◆ **Exercise material**
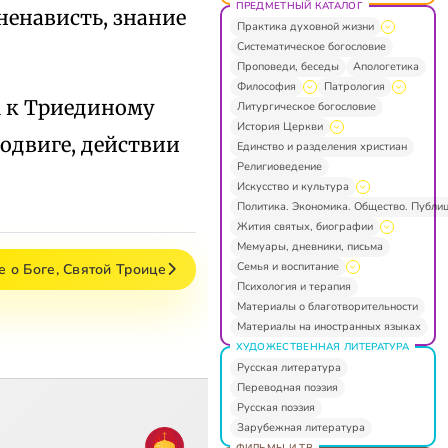
ПРЕДМЕТНЫЙ КАТАЛОГ
"ненависть, знание
Практика духовной жизни
Систематическое богословие
Проповеди, беседы
Апологетика
Философия
Патрология
м к Триединому
Литургическое богословие
История Церкви
подвиге, действии
Единство и разделения христиан
Религиоведение
Искусство и культура
Политика. Экономика. Общество. Публи
Жития святых, биографии
Мемуары, дневники, письма
Семья и воспитание
е о Боге, Святой Троице
Психология и терапия
Материалы о благотворительности
Материалы на иностранных языках
ХУДОЖЕСТВЕННАЯ ЛИТЕРАТУРА
Русская литература
Переводная поэзия
Русская поэзия
Зарубежная литература
ФИЛЬМЫ И ТВ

◆ **Request**
Retype all of the text in the material above line for line, without changing anything, and leave the picture markers out.

◆ **Finished task**
ПРЕДМЕТНЫЙ КАТАЛОГ
"ненависть, знание
Практика духовной жизни
Систематическое богословие
Проповеди, беседы
Апологетика
Философия
Патрология
м к Триединому
Литургическое богословие
История Церкви
подвиге, действии
Единство и разделения христиан
Религиоведение
Искусство и культура
Политика. Экономика. Общество. Публи
Жития святых, биографии
Мемуары, дневники, письма
Семья и воспитание
е о Боге, Святой Троице
Психология и терапия
Материалы о благотворительности
Материалы на иностранных языках
ХУДОЖЕСТВЕННАЯ ЛИТЕРАТУРА
Русская литература
Переводная поэзия
Русская поэзия
Зарубежная литература
ФИЛЬМЫ И ТВ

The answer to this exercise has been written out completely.